Y los llamados de Jesús siempre son directos, sin rodeos, al grano. “Venid y seguidme, y os haré pescadores de hombres”. Una mirada penetrante y una palabra o una frase; imposible de resistir. Siempre que leo la vocación de cada uno de los apóstoles trato de imaginar los ojos, la mirada de Jesús, y la firmeza de su voz. Y se me eriza la piel. Por eso la respuesta de los discípulos es inmediata y se traduce en acción, no en palabras.

Nos dice la lectura que Andrés y Simón, “inmediatamente dejaron las redes y lo siguieron”. En cuanto a los hijos de Zebedeo nos dice la lectura que “inmediatamente dejaron la barca y a su padre y lo siguieron”. Cabe señalar que en el relato evangélico de Juan, Andrés vio y siguió a Jesús primero, y es él quien va su hermano Simón Pedro y le dice: “Hemos encontrado al Mesías” (Jn 1,41). Tan impactante fue la experiencia de aquél primer encuentro con Jesús, que Juan recuerda la hora en que eso sucedió: “Eran como las cuatro de la tarde” (Jn 1,39). En cuanto a estos últimos, vemos no solo la inmediatez del seguimiento, sino también la radicalidad del mismo. Dejaron, no solo la barca, sino a su padre también. “Cualquiera que venga a mí y no me ame más que a su padre y a su madre, a su mujer y a sus hijos, a sus hermanos y hermanas, y hasta a su propia vida, no puede ser mi discípulo” (Lc 14,26; Mt 10,37). Dejarlo todo con tal de seguir a Jesús.

Mateo utiliza el lenguaje de la pesca en el escenario del mar de Galilea, y la frase “pescadores de hombres” con miras al objetivo de su relato evangélico, dirigido a los judíos que se habían convertido al cristianismo, con el propósito de demostrar que Jesús es el mesías prometido en quien se cumplen todas las profecías del Antiguo Testamento. Así, alude a la profecía de Ezequiel, en la que se utiliza la metáfora del mar, la pesca abundante y la variedad de peces (Ez 47,8-10) para significar la misión profética a la que Jesús llama a sus discípulos, dirigida a convertir a todos, judíos y paganos.

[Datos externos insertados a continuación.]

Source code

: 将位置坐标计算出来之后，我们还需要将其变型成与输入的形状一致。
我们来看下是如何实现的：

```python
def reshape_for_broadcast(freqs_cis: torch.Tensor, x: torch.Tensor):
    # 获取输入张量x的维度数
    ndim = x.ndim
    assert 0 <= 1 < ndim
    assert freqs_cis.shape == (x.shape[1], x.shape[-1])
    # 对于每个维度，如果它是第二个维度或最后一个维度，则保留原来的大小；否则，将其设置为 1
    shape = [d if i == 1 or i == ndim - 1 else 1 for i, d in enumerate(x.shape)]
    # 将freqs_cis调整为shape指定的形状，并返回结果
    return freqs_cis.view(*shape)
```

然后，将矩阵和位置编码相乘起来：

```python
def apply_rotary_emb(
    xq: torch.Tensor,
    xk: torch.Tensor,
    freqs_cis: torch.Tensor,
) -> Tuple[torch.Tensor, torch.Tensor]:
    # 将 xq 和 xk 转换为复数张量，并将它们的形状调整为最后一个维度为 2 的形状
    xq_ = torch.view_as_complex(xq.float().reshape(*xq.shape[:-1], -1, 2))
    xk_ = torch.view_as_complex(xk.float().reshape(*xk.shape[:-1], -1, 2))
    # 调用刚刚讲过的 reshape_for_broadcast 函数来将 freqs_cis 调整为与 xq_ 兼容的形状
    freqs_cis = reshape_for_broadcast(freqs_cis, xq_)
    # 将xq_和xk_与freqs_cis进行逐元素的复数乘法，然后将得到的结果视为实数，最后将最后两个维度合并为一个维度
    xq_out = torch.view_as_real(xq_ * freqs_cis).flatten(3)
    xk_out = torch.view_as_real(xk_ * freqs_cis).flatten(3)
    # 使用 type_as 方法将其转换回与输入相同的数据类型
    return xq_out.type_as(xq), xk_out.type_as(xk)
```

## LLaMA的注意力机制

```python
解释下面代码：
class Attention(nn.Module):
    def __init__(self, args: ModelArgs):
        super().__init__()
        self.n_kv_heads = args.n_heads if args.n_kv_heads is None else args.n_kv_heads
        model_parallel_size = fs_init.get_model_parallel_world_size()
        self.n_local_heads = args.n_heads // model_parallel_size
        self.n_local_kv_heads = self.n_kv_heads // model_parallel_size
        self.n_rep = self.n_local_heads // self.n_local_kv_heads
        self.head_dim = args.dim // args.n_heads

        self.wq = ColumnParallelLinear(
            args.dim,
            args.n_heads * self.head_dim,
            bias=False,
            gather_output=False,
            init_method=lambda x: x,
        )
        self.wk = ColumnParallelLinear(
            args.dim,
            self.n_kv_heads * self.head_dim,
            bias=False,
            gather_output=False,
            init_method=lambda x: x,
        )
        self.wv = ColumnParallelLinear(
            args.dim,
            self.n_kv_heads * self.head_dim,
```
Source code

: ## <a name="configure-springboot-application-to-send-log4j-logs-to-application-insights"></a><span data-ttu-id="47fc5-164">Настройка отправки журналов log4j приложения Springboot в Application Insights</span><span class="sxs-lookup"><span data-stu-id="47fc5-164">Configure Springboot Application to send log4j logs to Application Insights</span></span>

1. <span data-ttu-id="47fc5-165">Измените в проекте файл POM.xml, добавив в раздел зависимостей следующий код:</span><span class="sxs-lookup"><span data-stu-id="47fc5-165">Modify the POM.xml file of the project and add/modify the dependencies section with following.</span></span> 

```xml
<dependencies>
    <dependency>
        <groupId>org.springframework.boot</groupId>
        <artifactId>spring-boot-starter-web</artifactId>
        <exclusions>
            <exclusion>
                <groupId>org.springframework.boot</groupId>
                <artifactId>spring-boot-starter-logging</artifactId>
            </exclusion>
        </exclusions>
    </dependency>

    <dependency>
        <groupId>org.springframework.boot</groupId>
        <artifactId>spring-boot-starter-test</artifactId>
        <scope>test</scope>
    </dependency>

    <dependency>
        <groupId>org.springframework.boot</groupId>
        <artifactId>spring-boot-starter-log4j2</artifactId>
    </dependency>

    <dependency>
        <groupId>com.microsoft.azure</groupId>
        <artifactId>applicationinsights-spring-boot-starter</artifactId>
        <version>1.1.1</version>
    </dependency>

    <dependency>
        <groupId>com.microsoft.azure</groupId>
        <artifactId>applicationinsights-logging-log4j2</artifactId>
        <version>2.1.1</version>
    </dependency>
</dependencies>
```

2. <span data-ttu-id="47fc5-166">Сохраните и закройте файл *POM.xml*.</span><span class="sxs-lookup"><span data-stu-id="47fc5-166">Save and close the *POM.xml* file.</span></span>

Hoy Jesús nos llama a ser “pescadores de hombres”. Y la respuesta que Él espera de nosotros no es una palabra, ni una explicación o excusa (Cfr. Lc 9,59-61); es una acción, como la del mismo Mateo, quien cuando Jesús le dijo: “Sígueme”, “dejándolo todo, se levantó y lo siguió” (Lc 5,27; Mt 9,9; Mc 2,14).